If #[backtrace] is placed on a source field, provide() forwards to the source’s own provide() implementation so that both layers share the same backtrace.

Requires a nightly compiler; the generated code is behind #[cfg(error_generic_member_access)].

§Ready-made error types

These types cover everyday validation patterns and can be used directly as error types or composed into larger error enums.

TypeMeaning
Mismatch<T>An equality check failed (expected vs actual).
Outside<T>A value fell outside a required range.
Unknown<T>A value is not among a known set.
MishapA type-erased, Arc-backed wrapper around any dyn Error.
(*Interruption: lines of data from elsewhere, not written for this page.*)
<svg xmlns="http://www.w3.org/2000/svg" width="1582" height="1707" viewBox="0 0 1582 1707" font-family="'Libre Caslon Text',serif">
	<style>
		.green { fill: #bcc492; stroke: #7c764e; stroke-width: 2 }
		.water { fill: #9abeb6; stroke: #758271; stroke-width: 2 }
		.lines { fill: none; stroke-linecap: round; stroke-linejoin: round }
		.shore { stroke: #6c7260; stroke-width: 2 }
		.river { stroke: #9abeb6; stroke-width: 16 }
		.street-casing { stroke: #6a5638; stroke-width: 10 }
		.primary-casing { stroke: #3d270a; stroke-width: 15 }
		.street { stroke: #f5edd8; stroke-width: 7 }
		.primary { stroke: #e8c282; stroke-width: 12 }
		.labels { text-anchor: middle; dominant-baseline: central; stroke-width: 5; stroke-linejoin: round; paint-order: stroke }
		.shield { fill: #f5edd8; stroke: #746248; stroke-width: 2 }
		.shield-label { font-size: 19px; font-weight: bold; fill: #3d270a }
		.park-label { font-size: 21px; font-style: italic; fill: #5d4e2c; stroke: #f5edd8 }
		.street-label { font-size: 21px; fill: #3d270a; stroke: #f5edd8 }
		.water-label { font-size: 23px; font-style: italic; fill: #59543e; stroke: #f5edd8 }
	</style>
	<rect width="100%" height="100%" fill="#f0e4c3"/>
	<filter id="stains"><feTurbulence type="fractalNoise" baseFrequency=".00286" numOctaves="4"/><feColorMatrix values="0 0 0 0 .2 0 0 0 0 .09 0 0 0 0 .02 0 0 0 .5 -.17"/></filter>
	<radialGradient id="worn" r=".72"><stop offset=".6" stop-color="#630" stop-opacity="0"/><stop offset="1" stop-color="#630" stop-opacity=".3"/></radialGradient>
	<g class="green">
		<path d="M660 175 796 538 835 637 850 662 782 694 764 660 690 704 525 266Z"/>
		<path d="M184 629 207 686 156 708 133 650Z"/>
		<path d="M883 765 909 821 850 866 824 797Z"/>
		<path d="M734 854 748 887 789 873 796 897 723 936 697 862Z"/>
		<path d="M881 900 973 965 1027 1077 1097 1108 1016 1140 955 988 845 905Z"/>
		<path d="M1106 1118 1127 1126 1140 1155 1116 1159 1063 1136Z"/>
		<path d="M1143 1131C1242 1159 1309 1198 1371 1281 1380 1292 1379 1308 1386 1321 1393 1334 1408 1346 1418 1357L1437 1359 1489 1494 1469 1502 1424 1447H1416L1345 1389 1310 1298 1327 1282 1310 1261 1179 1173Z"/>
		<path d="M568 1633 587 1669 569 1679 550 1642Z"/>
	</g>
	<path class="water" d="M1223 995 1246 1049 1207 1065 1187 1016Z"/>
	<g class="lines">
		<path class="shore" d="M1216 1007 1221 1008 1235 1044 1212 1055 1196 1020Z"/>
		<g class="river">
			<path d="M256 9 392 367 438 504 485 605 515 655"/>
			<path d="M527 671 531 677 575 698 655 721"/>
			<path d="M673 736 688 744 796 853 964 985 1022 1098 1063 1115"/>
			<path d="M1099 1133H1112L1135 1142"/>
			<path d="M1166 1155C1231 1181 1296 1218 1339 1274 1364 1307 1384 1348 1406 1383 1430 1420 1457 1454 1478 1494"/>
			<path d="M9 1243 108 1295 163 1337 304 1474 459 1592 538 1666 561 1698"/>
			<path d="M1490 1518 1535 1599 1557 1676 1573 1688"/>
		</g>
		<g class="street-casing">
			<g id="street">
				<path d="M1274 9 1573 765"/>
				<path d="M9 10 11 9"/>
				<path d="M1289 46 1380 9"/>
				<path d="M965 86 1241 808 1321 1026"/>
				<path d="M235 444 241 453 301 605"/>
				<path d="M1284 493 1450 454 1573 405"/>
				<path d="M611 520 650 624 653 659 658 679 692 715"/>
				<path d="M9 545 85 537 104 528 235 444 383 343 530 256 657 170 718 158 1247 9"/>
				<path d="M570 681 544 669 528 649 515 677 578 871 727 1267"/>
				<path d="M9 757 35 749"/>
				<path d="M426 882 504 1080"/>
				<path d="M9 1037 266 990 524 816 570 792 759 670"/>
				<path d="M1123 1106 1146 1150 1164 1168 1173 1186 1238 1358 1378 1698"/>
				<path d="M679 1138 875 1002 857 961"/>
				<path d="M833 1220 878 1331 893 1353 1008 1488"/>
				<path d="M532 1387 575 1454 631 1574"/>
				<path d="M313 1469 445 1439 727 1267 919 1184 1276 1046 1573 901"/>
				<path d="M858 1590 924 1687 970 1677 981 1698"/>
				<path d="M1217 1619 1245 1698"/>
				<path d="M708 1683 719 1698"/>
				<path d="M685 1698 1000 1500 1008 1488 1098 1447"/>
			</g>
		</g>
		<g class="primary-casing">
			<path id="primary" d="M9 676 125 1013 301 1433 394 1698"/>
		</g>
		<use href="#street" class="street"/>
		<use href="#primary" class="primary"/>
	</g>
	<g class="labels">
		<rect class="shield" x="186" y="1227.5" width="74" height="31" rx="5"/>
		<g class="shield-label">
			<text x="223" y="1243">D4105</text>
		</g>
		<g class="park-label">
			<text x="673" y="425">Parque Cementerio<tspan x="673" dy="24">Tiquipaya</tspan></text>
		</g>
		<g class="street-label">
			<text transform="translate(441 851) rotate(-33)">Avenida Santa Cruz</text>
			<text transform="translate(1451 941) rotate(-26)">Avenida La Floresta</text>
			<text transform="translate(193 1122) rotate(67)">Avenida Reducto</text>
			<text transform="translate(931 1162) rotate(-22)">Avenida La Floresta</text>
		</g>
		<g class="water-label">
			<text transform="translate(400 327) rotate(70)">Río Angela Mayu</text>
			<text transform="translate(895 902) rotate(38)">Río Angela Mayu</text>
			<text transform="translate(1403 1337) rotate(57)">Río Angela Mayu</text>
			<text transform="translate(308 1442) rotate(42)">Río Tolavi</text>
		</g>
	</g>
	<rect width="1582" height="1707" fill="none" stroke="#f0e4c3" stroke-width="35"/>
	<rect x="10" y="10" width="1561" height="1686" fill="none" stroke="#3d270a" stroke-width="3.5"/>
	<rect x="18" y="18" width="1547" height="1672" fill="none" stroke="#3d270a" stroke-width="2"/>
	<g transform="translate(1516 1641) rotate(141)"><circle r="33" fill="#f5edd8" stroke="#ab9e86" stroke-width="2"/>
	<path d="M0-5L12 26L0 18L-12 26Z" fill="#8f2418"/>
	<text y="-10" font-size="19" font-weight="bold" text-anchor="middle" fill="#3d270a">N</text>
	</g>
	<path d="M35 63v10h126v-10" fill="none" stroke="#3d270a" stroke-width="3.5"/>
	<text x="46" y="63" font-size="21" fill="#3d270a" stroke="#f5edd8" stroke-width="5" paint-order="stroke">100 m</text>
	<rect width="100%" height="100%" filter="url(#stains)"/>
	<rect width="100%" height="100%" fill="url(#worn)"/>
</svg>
Each type (except Unknown and Mishap) implements Error via derive(Error).

§Assertion helpers

The library also exposes lightweight assertion functions that return Result instead of panicking, making them suitable for use with the ? operator:

FunctionError typePurpose
[assert_eq]Mismatch<T>Two values must be equal.
assert_inOutside<T>A value must lie within a range.
assert_known_enumUnknown<T>A value must be in a known slice (returns the slice on error).
assert_knownUnknown<T>A value must be in a known slice (error omits the slice).
use goof::{Mismatch, assert_eq};

fn check_len(buf: &[u8]) -> Result<(), Mismatch<usize>> {
    assert_eq(&buf.len(), &64)?;
    Ok(())
}

§Comparison with thiserror

goof::Error follows the same attribute API as thiserror, so migrating between the two is a one-line change in your use declaration. The key differences are:

  • goof generates ::core::error::Error rather than ::std::error::Error, making the output compatible with #![no_std] environments (on compilers that stabilise core::error::Error).
  • goof bundles the reusable error types listed above, so small projects may not need to define custom error types at all.

Structs§

Mishap
This type is a rough equivalent of eyre::Report, with a few key differences.
Mismatch
This structure should be used in cases where a value must be exactly equal to another value for the process to be valid.
Outside
This structure should be used in cases where a value must lie within a specific range
Unknown
A thing is not a known value from a list

Functions§

assert_eq
Assert that the object is exactly equal to the provided test value.
assert_in
Assert that the object is exactly within the boundaries given by the range operand.
assert_known
assert_known_enum
join

Derive Macros§

Error
Derive macro that generates implementations of [core::error::Error], [core::fmt::Display], and optionally [core::convert::From] following the same attribute API as thiserror.